All Is Well: Health Transformation Building, Austin, Texas

Health Care Design Magazine has taken note of a milestone for a significant new facility that is intended to be an industry gamechanger. This summer, the new Dell Medical School at The University of Texas at Austin will welcome its first class to the Health Learning Building (HLB) on which Page served as design architect in association with The SLAM Collaborative. The HLB will serve as the educational and administrative center and as the first Dell Medical School building to be completed, it likely also will be a significant visual representative of the school.

In 2017, Dell Medical School will open a new outpatient facility within Austin’s burgeoning medical district: the Health Transformation Building (HTB), a key part of Dell Medical School’s mission to rethink how people get and stay healthy. Page is the architect of record in association with ZGF Architects on HTB as well as the Health Discovery Building and its associated parking garage.

HTB is a collaborative partnership with the UT Austin Design Institute for Health and new Dell Seton Medical Center at The University of Texas. The building’s new ambulatory care programs will demonstrate efforts to transform the healthcare system and support interprofessional, multidisciplinary, team-based approaches to care. Services will center on a “patient as partner” concept, promoting health and wellness while helping people manage diseases.

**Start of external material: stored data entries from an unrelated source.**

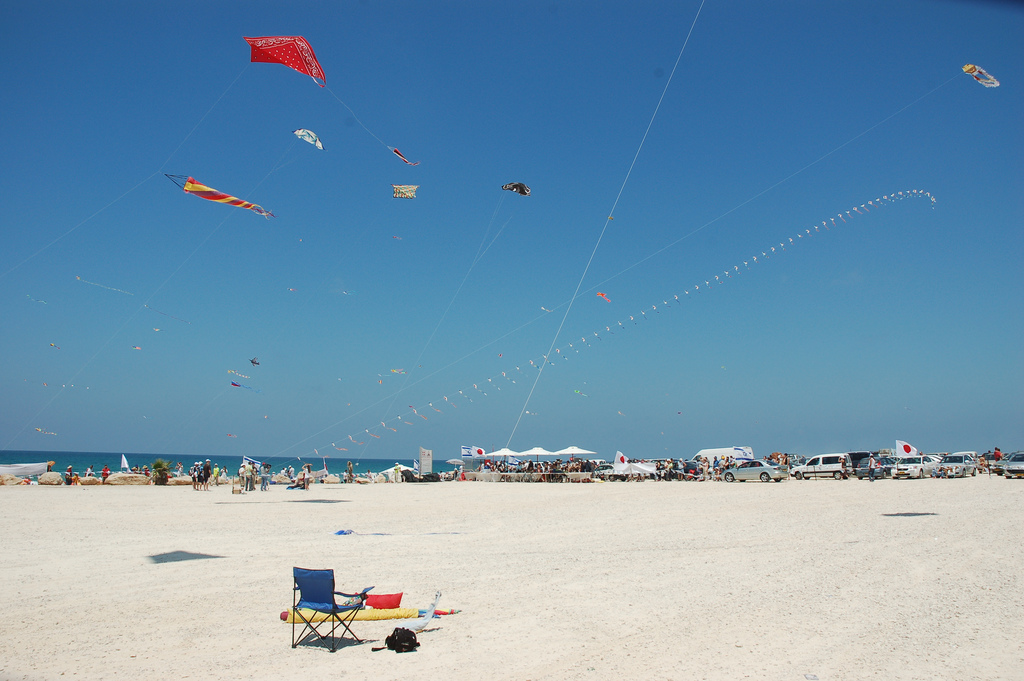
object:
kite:
[165, 173, 275, 221]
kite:
[291, 128, 327, 152]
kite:
[501, 182, 531, 198]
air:
[0, 0, 1022, 457]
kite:
[389, 184, 421, 200]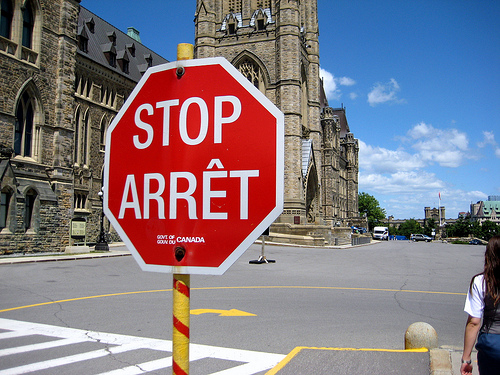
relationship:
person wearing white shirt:
[455, 234, 495, 374] [460, 269, 490, 324]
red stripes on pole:
[151, 271, 209, 368] [144, 245, 254, 372]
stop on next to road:
[130, 90, 245, 149] [0, 238, 500, 373]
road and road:
[0, 238, 500, 373] [0, 238, 500, 373]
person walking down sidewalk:
[455, 234, 499, 375] [357, 343, 489, 370]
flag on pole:
[432, 189, 446, 201] [435, 191, 444, 231]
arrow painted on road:
[187, 305, 257, 317] [0, 238, 500, 373]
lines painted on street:
[0, 314, 283, 374] [64, 233, 456, 373]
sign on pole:
[100, 56, 284, 277] [168, 274, 205, 369]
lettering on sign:
[134, 91, 254, 241] [84, 46, 338, 310]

The use of technology in design seeks to give the patient some control, such as planned touch screens in the exam rooms that will allow the patient to interact with his or her healthcare information. Twelve-by-12-foot exam rooms accommodate simultaneous visits with clinical team members and family. Space will be dedicated to provide clinical teams areas to work together and coordinate health and wellness needs; there are no private physician offices.

The specially designed site will integrate:

  • New models of care: What does an ambulatory surgical center look like when the goal is to reduce surgeries?
  • New business models: How can a facility open doors to all patients and payers while building a sustainable entity?
  • Creative design principles: What if your doctor's office had no waiting room, and thus, no waiting?

With a primary focus on patient and family/caregiver experience, these programs will include medical, surgical, diagnostic, and treatment specialties, along with health management through coordinated clinical interventions, navigators, case managers, education, and home care—all aligned around integrated practice units associated with specialty institutes that will be phased in over time.

The facility is being designed by Page to cluster seamlessly integrated services surrounding specific diagnoses/conditions, including ancillary and support services for patients and families. The services will emphasize outcomes, satisfaction, and convenience, with robust technology helping providers meet the school’s mission.